1. Matthieu ch. 6 / 4 : « Quand tu fais l’aumône, que ta main gauche ignore ce que fait ta main droite afin que ton aumône reste dans le secret ; et ton Père qui voit dans le secret te le rendra ».Voir aussi ch. 6 / 6 et ch. 6 / 18.
2. « l’œil était dans la tombe et regardait Caïn ». La conscience. Victor Hugo.
3. Musset. Premières poésies.
4. Michel Henry, Paroles du Christ.
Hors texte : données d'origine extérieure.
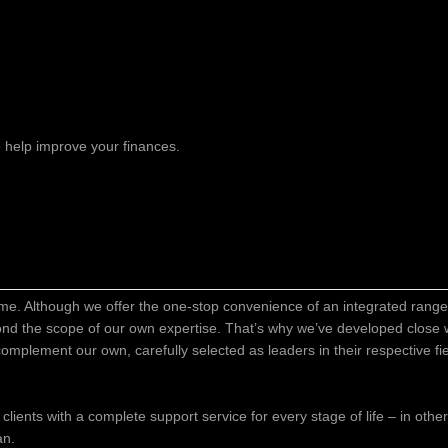
 help improve your finances.
time. Although we offer the one-stop convenience of an integrated range 
ond the scope of our own expertise. That’s why we’ve developed close w
o complement our own, carefully selected as leaders in their respective f
 clients with a complete support service for every stage of life – in oth
an.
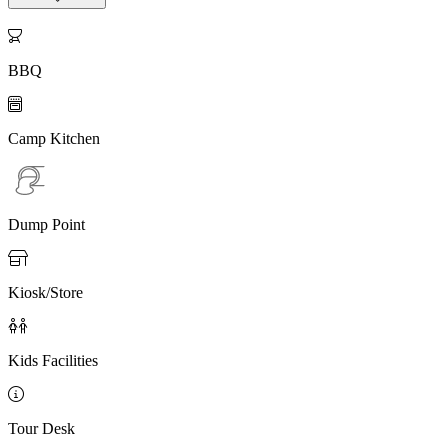

BBQ

Camp Kitchen
Dump Point

Kiosk/Store

Kids Facilities

Tour Desk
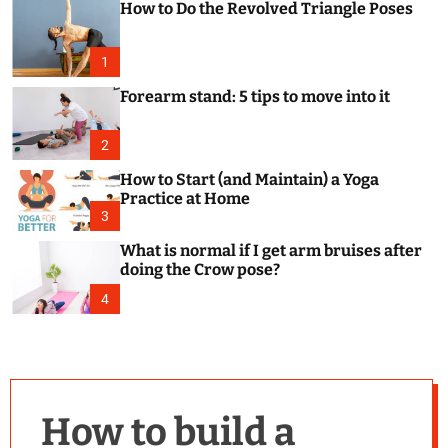
How to Do the Revolved Triangle Poses
c
o
l
o
1
r
m
Forearm stand: 5 tips to move into it
o
d
e
2
How to Start (and Maintain) a Yoga
Practice at Home
3
What is normal if I get arm bruises after
doing the Crow pose?
4
How to build a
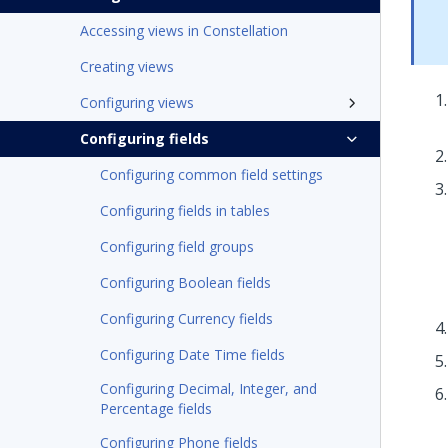
Accessing views in Constellation
Creating views
Configuring views
Configuring fields
Configuring common field settings
Configuring fields in tables
Configuring field groups
Configuring Boolean fields
Configuring Currency fields
Configuring Date Time fields
Configuring Decimal, Integer, and
Percentage fields
Configuring Phone fields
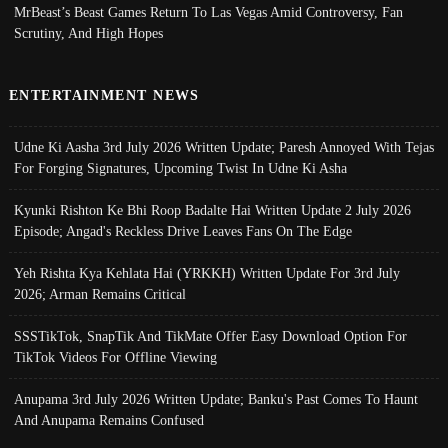
MrBeast’s Beast Games Return To Las Vegas Amid Controversy, Fan
Scrutiny, And High Hopes
ENTERTAINMENT NEWS
Udne Ki Aasha 3rd July 2026 Written Update; Paresh Annoyed With Tejas
For Forging Signatures, Upcoming Twist In Udne Ki Asha
Kyunki Rishton Ke Bhi Roop Badalte Hai Written Update 2 July 2026
Episode; Angad's Reckless Drive Leaves Fans On The Edge
Yeh Rishta Kya Kehlata Hai (YRKKH) Written Update For 3rd July
2026; Arman Remains Critical
SSSTikTok, SnapTik And TikMate Offer Easy Download Option For
TikTok Videos For Offline Viewing
Anupama 3rd July 2026 Written Update; Banku's Past Comes To Haunt
And Anupama Remains Confused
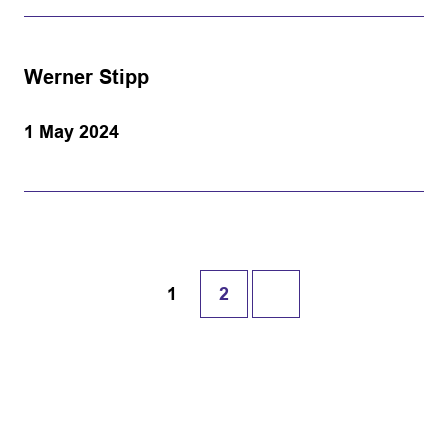
Werner Stipp
1 May 2024
1
2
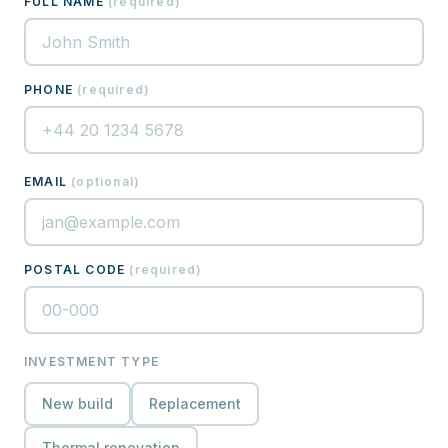
FULL NAME
(
required
)
PHONE
(
required
)
EMAIL
(
optional
)
POSTAL CODE
(
required
)
INVESTMENT TYPE
New build
Replacement
Thermal renovation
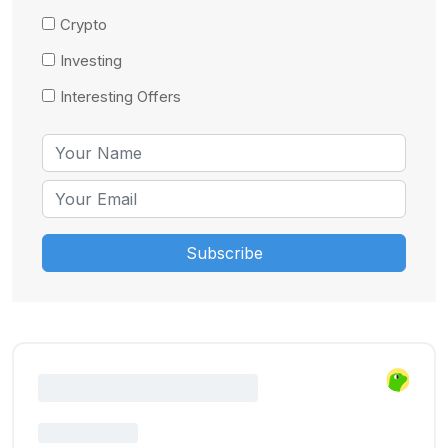
Crypto
Investing
Interesting Offers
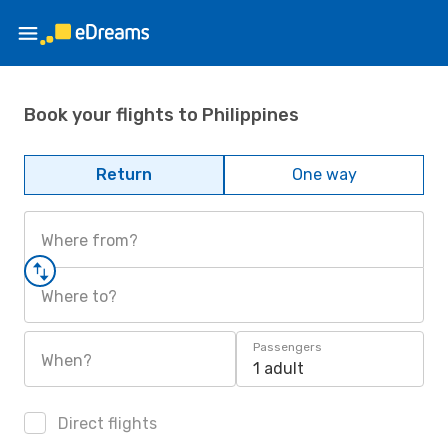
Book your flights to Philippines
Return
One way
Where from?
Where to?
Passengers
When?
1 adult
Direct flights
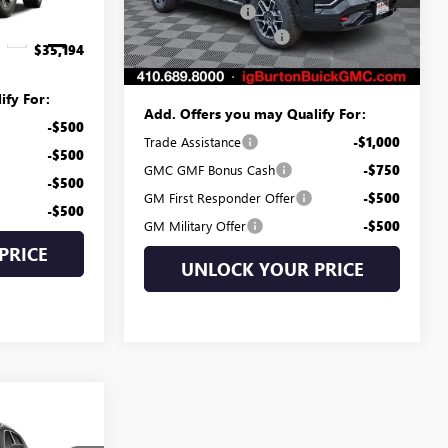
Model:
TPD26
Burton Discount:
-$3,505
$799
Dealer Processing Fee
$799
Ext.
Int.
Ext.
Int.
Courtesy Transportation Unit
$35,194
Burton Price:
$38,734
ify For:
Add. Offers you may Qualify For:
-$500
Trade Assistance
-$1,000
-$500
GMC GMF Bonus Cash
-$750
-$500
GM First Responder Offer
-$500
-$500
GM Military Offer
-$500
PRICE
UNLOCK YOUR PRICE
4
N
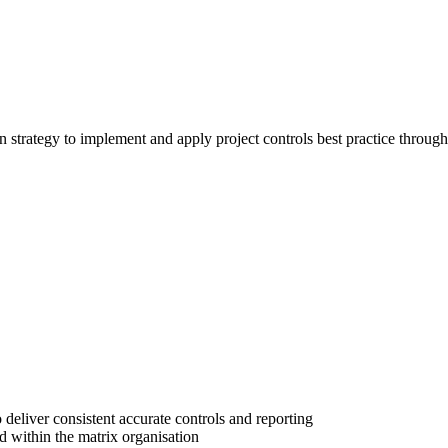
trategy to implement and apply project controls best practice throughou
deliver consistent accurate controls and reporting
d within the matrix organisation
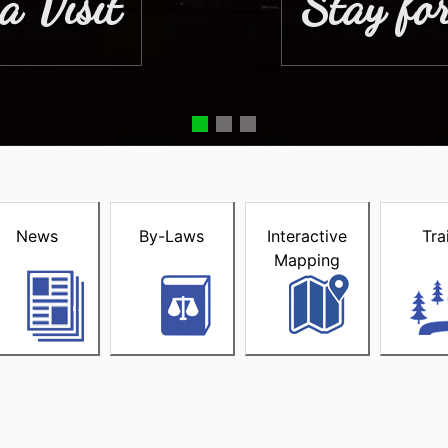
a Visit
Stay for
acke
News
By-Laws
Interactive
Tra
Mapping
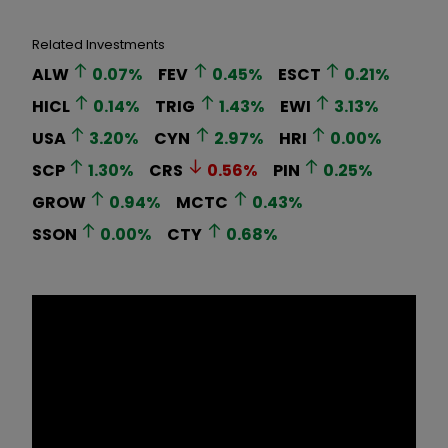
Related Investments
ALW
0.07
%
FEV
0.45
%
ESCT
0.21
%
HICL
0.14
%
TRIG
1.43
%
EWI
3.13
%
USA
3.20
%
CYN
2.97
%
HRI
0.00
%
SCP
1.30
%
CRS
0.56
%
PIN
0.25
%
GROW
0.94
%
MCTC
0.43
%
SSON
0.00
%
CTY
0.68
%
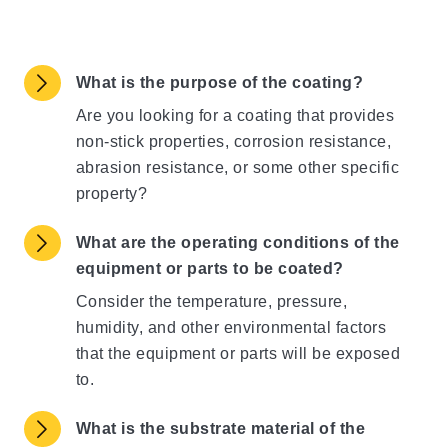
What is the purpose of the coating?
Are you looking for a coating that provides
non-stick properties, corrosion resistance,
abrasion resistance, or some other specific
property?
What are the operating conditions of the
equipment or parts to be coated?
Consider the temperature, pressure,
humidity, and other environmental factors
that the equipment or parts will be exposed
to.
What is the substrate material of the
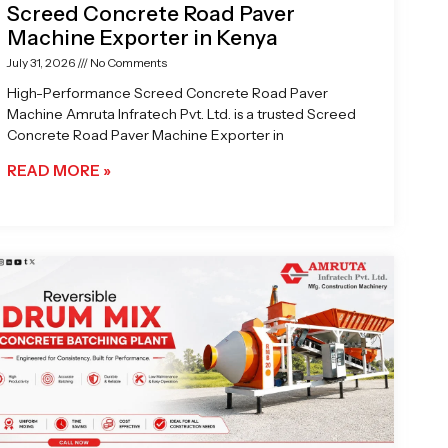
Screed Concrete Road Paver
Machine Exporter in Kenya
July 31, 2026
No Comments
High-Performance Screed Concrete Road Paver
Machine Amruta Infratech Pvt. Ltd. is a trusted Screed
Concrete Road Paver Machine Exporter in
READ MORE »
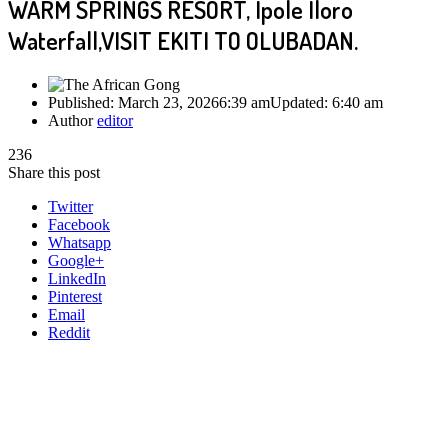
WARM SPRINGS RESORT, Ipole Iloro
Waterfall,VISIT EKITI TO OLUBADAN.
Published:
March 23, 2026
6:39 am
Updated:
6:40 am
Author
editor
236
Share this post
Twitter
Facebook
Whatsapp
Google+
LinkedIn
Pinterest
Email
Reddit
Le seuil.
5. « intimor intimo méo » St Augustin.
6. Luc ch 8 / 17
7. Rembrandt Tête de Christ 1646 .Gemaldegalerie Berlin.
8. Joseph Moingt Le Cerf
psaume 138 : Rembrandt tête de christ
Tu me scrutes, Seigneur, et tu sais !
Tu sais quand je m’assois, quand je me lève ;
De très loin tu pénètres mes pensées.
Que je marche ou me repose, tu le vois,
Tous mes chemins te sont familiers,
Avant qu’un mot ne parvienne à mes lèvres,
Déjà, Seigneur, tu le sais.
Où donc aller, loin de ton souffle ?
Où m’enfuir, loin de ta face ?
Je gravis les cieux tu es là ;
Je descends chez les morts : te voici.
Je prends les ailes de l’aurore
Et me pose au-delà des mers :
Même là, ta main droite me saisit….
C’est toi qui as créé mes reins,
Qui m’a tissé dans le sein de ma mère….
Mes os n’étaient pas cachés pour toi
Quand j’étais façonné dans le secret,
Modelé aux entrailles de la terre….
Scrute moi, mon Dieu, tu sauras ma pensée ;
Éprouve-moi, tu connaîtras mon cœur…..
Conduis-moi sur le chemin d’éternité.